We’re almost done with Season Five of X-Files, after which we’ll be getting the movie and then exiting gracefully. I’ve had too many people I trust iffy on the quality of the post-film X-Files, so that seems to be a good place to leave off.
From here on out, we have various incarnations of Star Trek as a backup when we don’t have anything else in progress (currently somewhere in Season Four of TNG, I think, with DS9 after that already in the home collection), more Simpsons whenever a new season gets released, and we’ve dropped Season Two of Lost in the Netflix queue (as we gave up trying to keep up with their erratic schedule midway through last season and are now way behind).
For a guy who doesn’t much like TV, I’m sure enjoying some of the shows. Quite a bit after the fact, but it’s so much nicer this way!
Have to agree with you, Mike.
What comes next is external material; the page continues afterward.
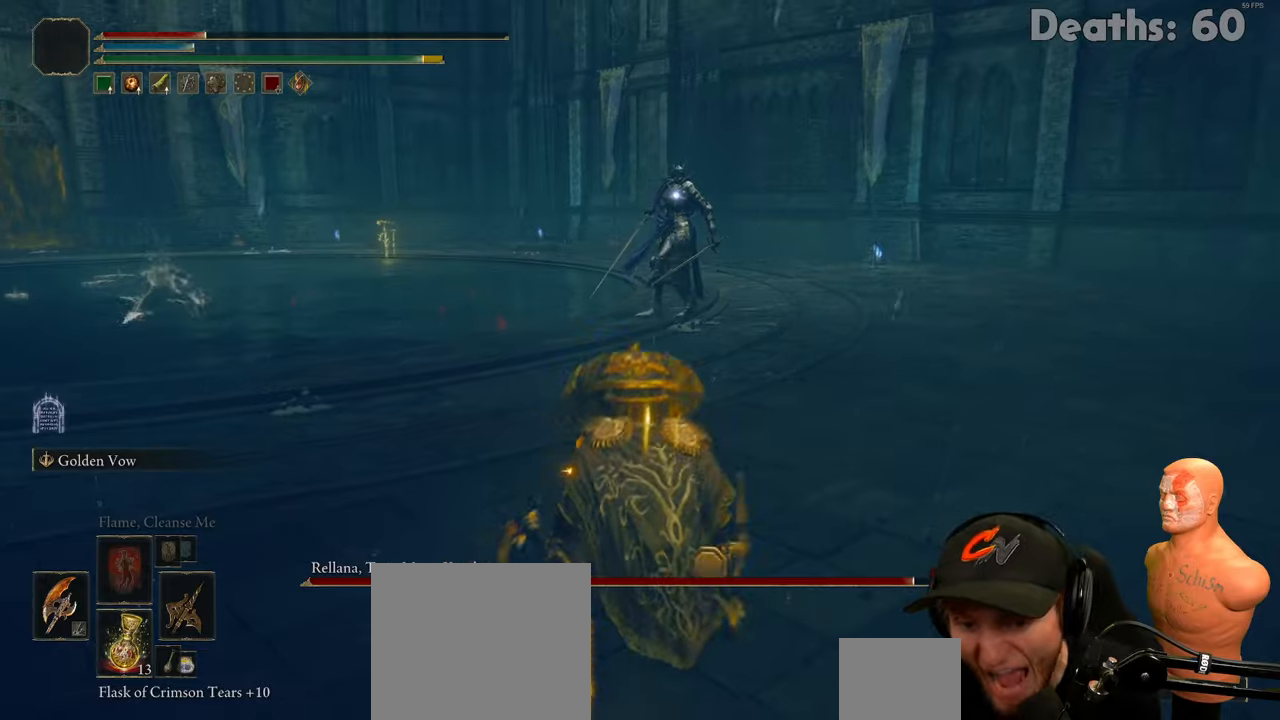
{"buttons": [], "left_stick": "down-left", "right_stick": "center", "events": [[50, "X", "up"]]}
I’ve worked my way through several series this way that I never caught, or caught very minimally, while they aired: the entire Joss Whedonverse, Smallville, Oz, The Sopranos, and, most recently, Scrubs.
I think the X-Files just got caught up with itself, and dragging it out so long that they never even knew where they were going… and I lost interest. It’s still a decent show, I just think they failed to deliver on the “overall plot/arc” of the show.
I love LOST, but after seeing Season 2 and so far in Season 3… I fear the same thing. It’s not that the episodes suck or anything, I enjoy it… I just feel they honestly don’t know where they are going.
NONONONONO! Don’t give up on The X-Files after the movie. The series certainly started going downhill, but the following seasons also included some of the greatest individual episodes.
You had Victoria Jackson as the girlfriend of a guy who claimed he could control the weather. Mulder and Scully go undercover as the most awkward married couple in a deadly gated community (some of their best interaction). Bruce “Don’t Call Me Ash” Campbell guests as a demon looking for love. A great appearance by the Lone Gunmen makes you wonder how they botched that spinoff. And, of course, “Triangle” – probably the most creative episode they ever did with the best cinematography you’ll ever see in a TV show.
And I didn’t even mention Duchovny switching bodies with Lenny for a hysterical two-parter. And that’s all just in season 6!
Seriously, the core episodes that followed the conspiracy plotline could really drag after the movie, but there were so many good episodes you’d be better off getting it from Netflix and just skipping certain ones.